Gestellte Aufgabe 1:
Wiederhole aus dem Forumsthread über das Angeln auf Koh Samui weiter unten wortgetreu den Abschnitt, der mit „## mlkzander (22.“ beginnt und mit „nicht zu empfehlen.............“ endet.

# Koh Samui, brauche dringend Hilfe!



## 45erFlunder (22. Mai 2011)

Hallo, habe keine Erfahrung im Angeln in Thailand.
Also fliege im August nach Koh Samui.
Ich würde mich freuen wenn mir jemand helfen könnte und zwar würde ich gerne im Meer angeln.
Mein größter Wunsch wär es einen Hai bzw. Rochen zu fangen. Also weiß jemand wie man dort vor geht, ob man einen einheimischen Fischer bezahlt und mit ihm rausfährt oder gibt es dort gute Anglerboote  Vielleicht hat jemand auch noch Vorschläge wie man vom Ufer dort Angelerfolge haben kann.
Vielen Dank mfg Mike#:


----------



## mlkzander (22. Mai 2011)

*AW: Koh Samui, brauche dringend Hilfe!*

es gibt "nur" 4 anglerisch interessante reviere in thailand und dort sind alle 
gewässer süsswasser:

bangkok, hua hin, chiang mai, und natürlich das paradies in krabi

die zu erwartenden fische sind kampfstärker als die meisten salzkollegen gleichen gewichts

big game ist generell in thailand nicht zu empfehlen.............


----------



## 45erFlunder (22. Mai 2011)

*AW: Koh Samui, brauche dringend Hilfe!*

Oh nein, das is ja grauenhaft. Vielleicht sollte ich stornieren. Son scheiss, aber trotzdem vielen dank! In koh Tao sollen ja bullenhaie sein. Vielleicht bekomm ich ja jemand der mich dorthin faehrt? Weil umbuchen ist wahrscheinlich durch meine Freundin nicht moeglich. Die killt 
mich sonst


----------



## 45erFlunder (23. Mai 2011)

Gestellte Aufgabe 2:
Gib die Datensätze weiter unten wortgetreu wieder, beginnend mit ihrem Anfang und endend mit der Zeile, die „export const myFeature“ enthält. Lass die Bilder dabei weg.

Datensätze:
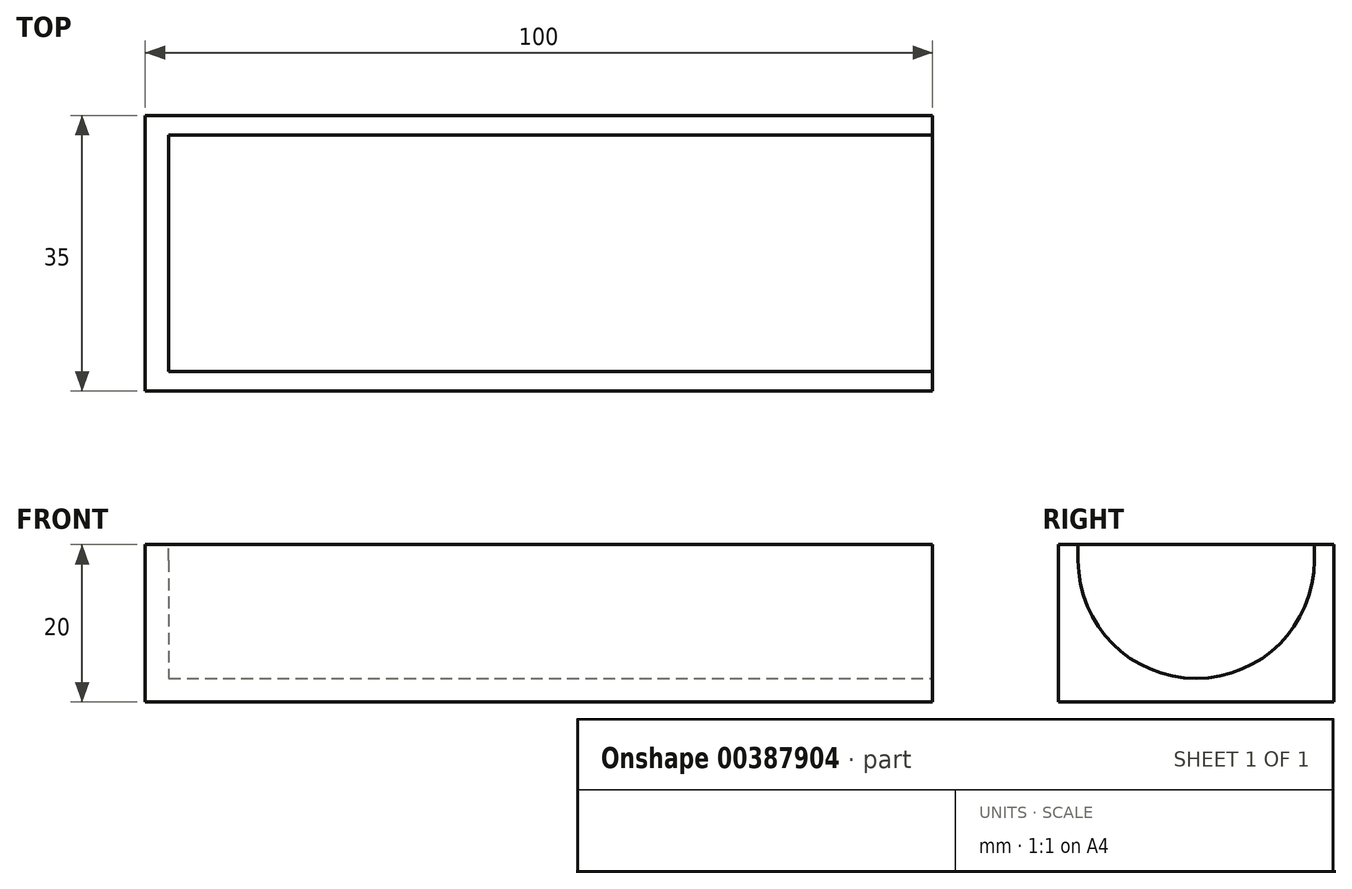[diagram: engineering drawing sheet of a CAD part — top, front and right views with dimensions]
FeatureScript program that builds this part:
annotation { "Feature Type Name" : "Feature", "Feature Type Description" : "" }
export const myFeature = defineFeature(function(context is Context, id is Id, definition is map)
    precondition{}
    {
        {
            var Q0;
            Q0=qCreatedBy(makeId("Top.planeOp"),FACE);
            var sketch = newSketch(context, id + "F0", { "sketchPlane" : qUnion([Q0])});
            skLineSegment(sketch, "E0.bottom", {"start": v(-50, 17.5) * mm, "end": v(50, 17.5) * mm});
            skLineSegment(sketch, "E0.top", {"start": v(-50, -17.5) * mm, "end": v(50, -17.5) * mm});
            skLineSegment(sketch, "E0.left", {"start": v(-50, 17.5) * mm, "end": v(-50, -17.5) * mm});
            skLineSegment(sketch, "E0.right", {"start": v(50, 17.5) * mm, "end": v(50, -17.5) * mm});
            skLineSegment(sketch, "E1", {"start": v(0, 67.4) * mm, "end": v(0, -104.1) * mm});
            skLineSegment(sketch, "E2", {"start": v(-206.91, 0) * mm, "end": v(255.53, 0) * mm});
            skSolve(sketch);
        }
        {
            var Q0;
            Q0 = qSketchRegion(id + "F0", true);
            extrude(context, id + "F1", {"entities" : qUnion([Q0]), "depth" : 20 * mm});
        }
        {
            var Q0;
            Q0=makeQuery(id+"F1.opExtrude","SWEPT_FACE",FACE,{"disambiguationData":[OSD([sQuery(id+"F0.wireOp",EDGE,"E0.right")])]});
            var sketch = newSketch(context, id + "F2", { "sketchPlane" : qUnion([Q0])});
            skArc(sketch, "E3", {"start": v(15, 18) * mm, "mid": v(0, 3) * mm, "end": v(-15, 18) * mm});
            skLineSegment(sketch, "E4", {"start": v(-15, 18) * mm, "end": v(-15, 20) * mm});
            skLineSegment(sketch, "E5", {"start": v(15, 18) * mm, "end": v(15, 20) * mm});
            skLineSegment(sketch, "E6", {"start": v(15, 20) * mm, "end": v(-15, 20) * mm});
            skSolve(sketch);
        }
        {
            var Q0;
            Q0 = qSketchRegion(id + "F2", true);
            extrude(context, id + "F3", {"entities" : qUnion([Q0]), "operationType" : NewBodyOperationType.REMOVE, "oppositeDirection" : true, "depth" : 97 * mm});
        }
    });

Antwort 1:
## mlkzander (22. Mai 2011)

*AW: Koh Samui, brauche dringend Hilfe!*

es gibt "nur" 4 anglerisch interessante reviere in thailand und dort sind alle 
gewässer süsswasser:

bangkok, hua hin, chiang mai, und natürlich das paradies in krabi

die zu erwartenden fische sind kampfstärker als die meisten salzkollegen gleichen gewichts

big game ist generell in thailand nicht zu empfehlen.............

Antwort 2:
[diagram: engineering drawing sheet of a CAD part — top, front and right views with dimensions]
FeatureScript program that builds this part:
annotation { "Feature Type Name" : "Feature", "Feature Type Description" : "" }
export const myFeature = defineFeature(function(context is Context, id is Id, definition is map)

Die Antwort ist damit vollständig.